Esa omisión alguien, desde el público, se la recordó. ¡»No te olvides de Kirchner»!, le gritó un vecino, ubicado sobre la calle Rivadavia luego que Blumberg recitara el catálogo de funcionarios bonaerenses. No atendió la llamada. La mansalva se extendió también a jueces y legisladores. Pero ante cada rechifla, Blumberg exponía el mismo argumento. «No hagan eso: a Falbo la votaron los senadores bonaerenses así que cuando corresponda, usen su voto. Nosotros ahora como ciudadano podemos exigir cosas pero además tenemos el poder del voto.» Toda una proclama.
En esa línea, quedó claro que el dolor por la inseguridad tiene blancos y responsables precisos: la clase política y, en paralelo, los jueces. Blumberg insistió con eso y desde el llano, quienes lo acompañaron al Congreso, potenciaron esa visión.
• Declaración jurada
Por eso, los momentos más efusivos fueron cuando Blumberg pidió reducir la presencia política en el Consejo de la Magistratura y al reclamar que «todos los jueces y funcionarios» tengan que presentar una declaración jurada de bienes, obligación vigente pero no en ganancias.
Casi un riesgo para los políticos que se mezclaron en el público. Los porteños Mauricio Macri, Jorge Enríquez y Patricia Bullrich fueron algunos de los que se animaron a navegar entre semejante malestar. Salieron ilesos.
Hacia el final, Blumberg arengó para que lo acompañen a presentar su petitorio.
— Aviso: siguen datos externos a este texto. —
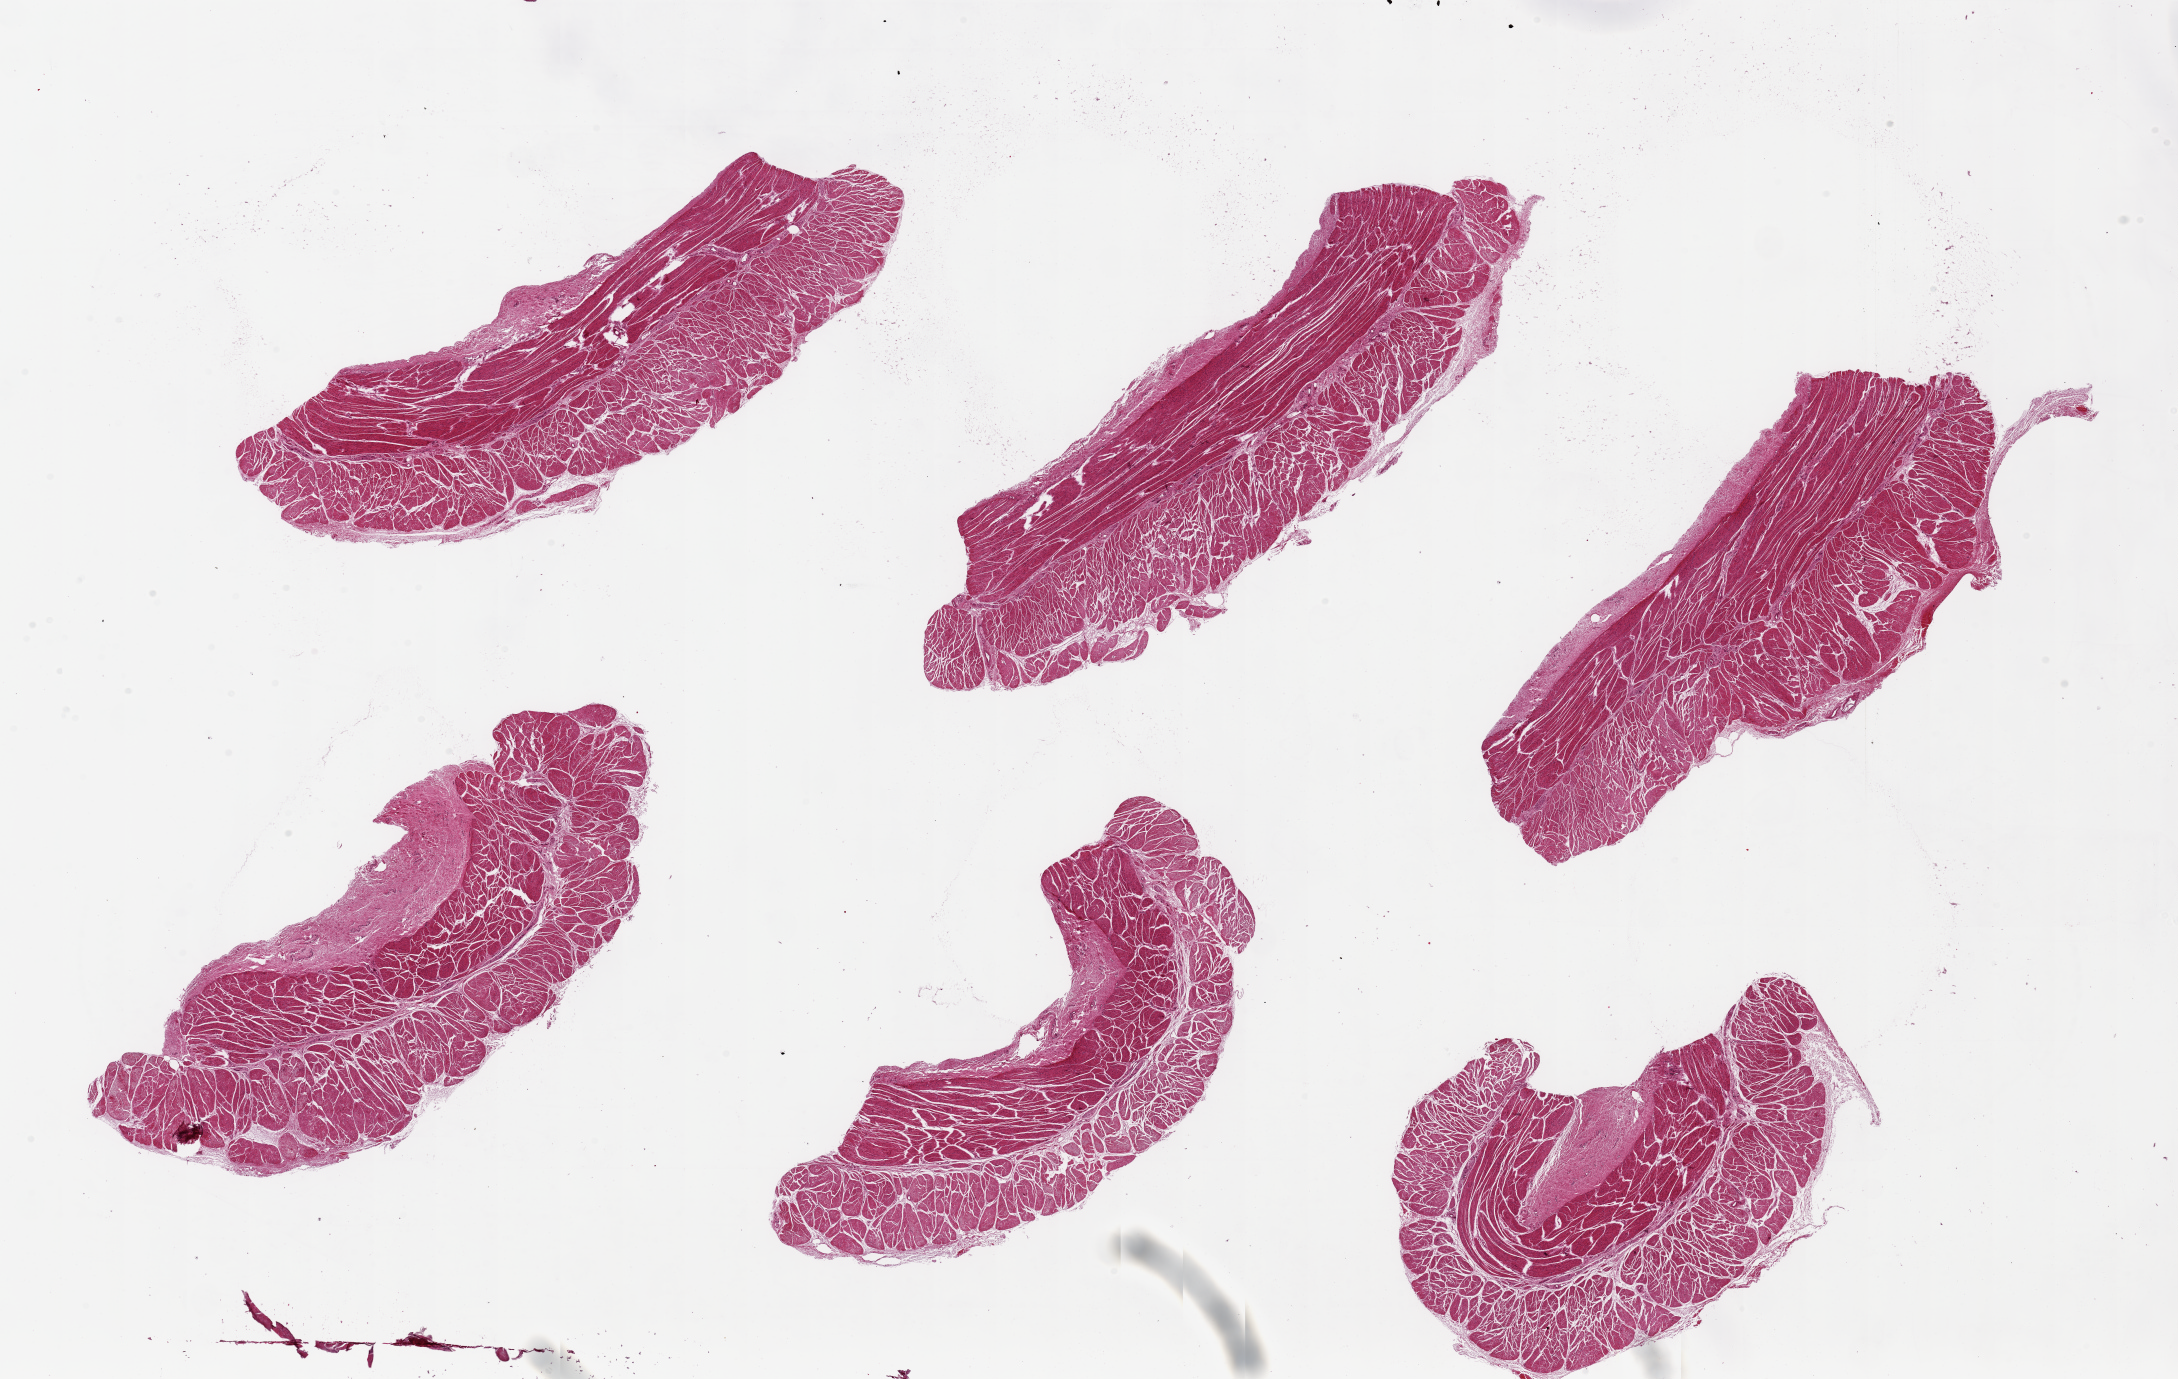
Digitized hematoxylin and eosin (H&E)-stained section, shown as a low-resolution overview of the whole scanned area (about 34.5 x 21.8 mm, slide scanned at 20x), PAXgene-fixed paraffin-embedded (PFPE) section, sampled site (target tissue): esophageal muscle, tissue donor sample. Donor: female.
Review note (as recorded): 6 pieces, up to 12x4mm; all muscularis; good specimens.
Allí lo recibió Solá que no tenía previsto recibirlo pero, a última hora, lo hizo para responder el reproche de que en cuatro meses no había atendido sus pedidos.
Igual, muchos de los que estaban en la Plaza de los Dos Congresos « plantaron» las velas encendidas sobre la plaza y rehusaron la última invitación de Blumberg. Era tarde, hacía frío, y mucha gente mayor y de pie. Para los porteños -tan golpeados por el delito como los bonaerenses- la respuesta y los culpables de su pánico estaban en otro lado.